A example of this is right now there is battery power that could raise the range of a Mitsubishi i-miev by 30% to 40% in the same pack mass. But Mitsubishi doesn’t do anything about raising the horrible range of the car.

Tesla appears to be the only car maker to show case a massive upgrade in car range with a new generation of batteries.

That would be a failure then.
Producing the same range as you can get today with available car would be a failure.
Even with cheaper price it’s a dead end, since all existing manufacturer could ajust the price of what they already produce.
So, 150 miles would be the tresshold.

No one has ever said “i want a hyundai”

I want a Tesla. But chances are, that under could afford a Hyundai.

If they pack the Sonata with a big battery pack and have a good DC fast-charge port . . . that could be a compelling EV. Nice looking, decent aerodynamics, get a decent range, etc. . . . Sell for $40K or so.

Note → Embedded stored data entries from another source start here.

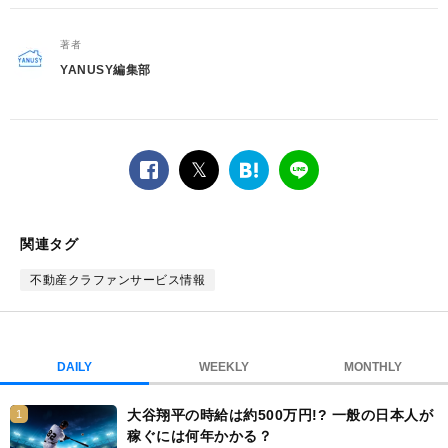
著者
YANUSY編集部
facebook
twitter
は
LINE
て
な
ブ
関連タグ
ッ
ク
不動産クラファンサービス情報
マ
ー
ク
DAILY
WEEKLY
MONTHLY
大谷翔平の時給は約500万円!? 一般の日本人が
1
稼ぐには何年かかる？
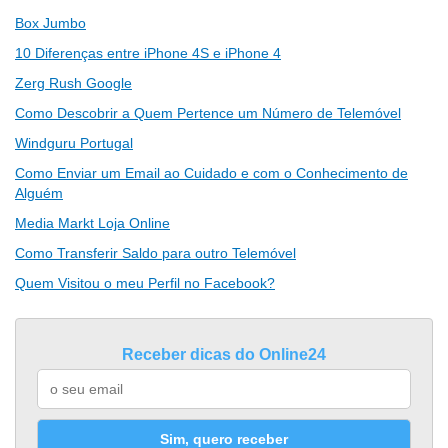
Box Jumbo
10 Diferenças entre iPhone 4S e iPhone 4
Zerg Rush Google
Como Descobrir a Quem Pertence um Número de Telemóvel
Windguru Portugal
Como Enviar um Email ao Cuidado e com o Conhecimento de
Alguém
Media Markt Loja Online
Como Transferir Saldo para outro Telemóvel
Quem Visitou o meu Perfil no Facebook?
Receber dicas do Online24
Sim, quero receber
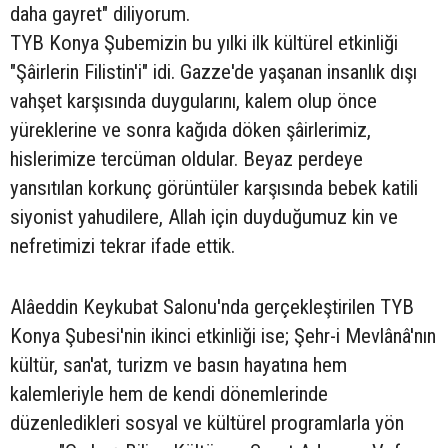
daha gayret" diliyorum.
TYB Konya Şubemizin bu yılki ilk kültürel etkinliği
"Şâirlerin Filistin'i" idi. Gazze'de yaşanan insanlık dışı
vahşet karşısında duygularını, kalem olup önce
yüreklerine ve sonra kağıda döken şâirlerimiz,
hislerimize tercüman oldular. Beyaz perdeye
yansıtılan korkunç görüntüler karşısında bebek katili
siyonist yahudilere, Allah için duyduğumuz kin ve
nefretimizi tekrar ifade ettik.
Alâeddin Keykubat Salonu'nda gerçekleştirilen TYB
Konya Şubesi'nin ikinci etkinliği ise; Şehr-i Mevlânâ'nın
kültür, san'at, turizm ve basın hayatına hem
kalemleriyle hem de kendi dönemlerinde
düzenledikleri sosyal ve kültürel programlarla yön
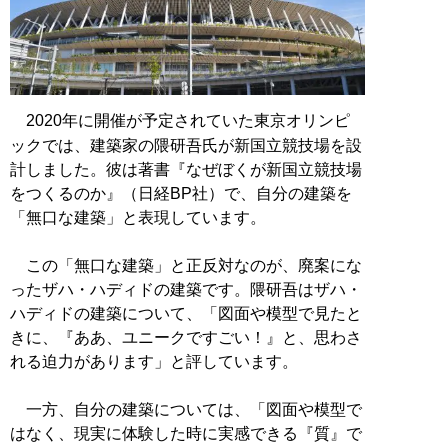
2020年に開催が予定されていた東京オリンピ
ックでは、建築家の隈研吾氏が新国立競技場を設
計しました。彼は著書『なぜぼくが新国立競技場
をつくるのか』（日経BP社）で、自分の建築を
「無口な建築」と表現しています。
この「無口な建築」と正反対なのが、廃案にな
ったザハ・ハディドの建築です。隈研吾はザハ・
ハディドの建築について、「図面や模型で見たと
きに、『ああ、ユニークですごい！』と、思わさ
れる迫力があります」と評しています。
一方、自分の建築については、「図面や模型で
はなく、現実に体験した時に実感できる『質』で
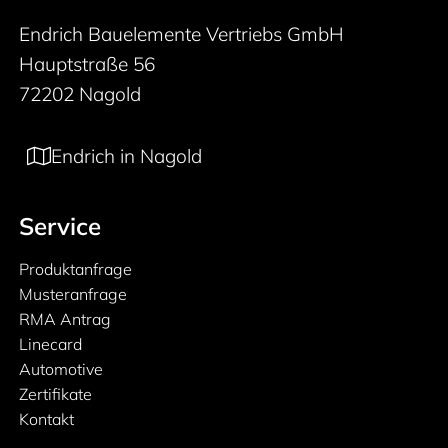
Endrich Bauelemente Vertriebs GmbH
Hauptstraße 56
72202 Nagold
Endrich in Nagold
Service
Produktanfrage
Musteranfrage
RMA Antrag
Linecard
Automotive
Zertifikate
Kontakt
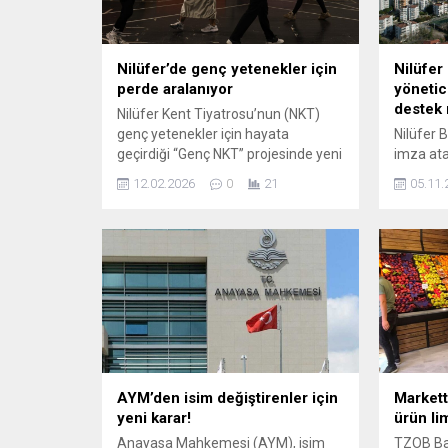
Nilüfer’de genç yetenekler için
Nilüfer
perde aralanıyor
yönetici
destek 
Nilüfer Kent Tiyatrosu’nun (NKT)
genç yetenekler için hayata
Nilüfer B
geçirdiği “Genç NKT” projesinde yeni
imza ata
dönem başladı. Yoğun ilgi gören
merkezi y
12.02.2026
0
21
05.11.
başvuruların ardından yapılan
çalışan e
değerlendirmelerde 18 genç
destek m
profesyonel tiyatro eğitimi almaya
Apartman
hak kazandı. Nilüfer Belediyesi,
Destekl
sanat ve sanatçıları desteklemeye
adıyla h
devam ediyor. Tiyatro tutkunu 15-
yöneticil
25 yaş arası 80 gencin başvurduğu
çözüm ür
‘Genç NKT seçimleri’, Yüzüncüyıl...
Türkiye’d
sınırları...
AYM’den isim değiştirenler için
Markette
yeni karar!
ürün li
Anayasa Mahkemesi (AYM), isim
TZOB Ba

BEV’s will surpass FCEV’s at an accelerated rate and when the soon to be commercialized high energy density batteries hit the market, the death knell will have been sounded!

This is very expected. The EU regulations makes it impossible to meet the emission requirements by 2020 without a very high number of low emission cars sold.
And today the best bet for the companies are PHEV’s to meet the requirements (with a number of BEV’s and other low emission vehicles of course in the mix).

So the Swedish and German car companies are already on it. So are the French (even though they are doing it by small regular low emission cars + BEV’s instead of PHEV’s).

Mitsubishi is almost already there in the EU.

And now Hyundai is announcing this.

What you should expect is that the US, Japanese and Korean brands will come with the same announcements fairly soon.

If you think CARB and California has any influence with a 3 million car market and a very very small portion of low emission cars needed. Imagine the force of the 13 million car market of the EU coming with these high number regulations.

Wait a minute. What is the source for these quotes? I can’t find any Hyundai press release with anything anywhere near this text. Where is there a source link?

This is good! We need all the electric vehicles we can get. Hyundai is a major manufacturer and every manufacturer needs to have a BEV division. Customer demand will ensure each manufacturer swings its attention away from combustion engines. As always they need to keep an eye on fast recharging of the batteries to succeed. Since Tesla’s Supercharger patent is open for free licensing, they honestly should take advantage of that.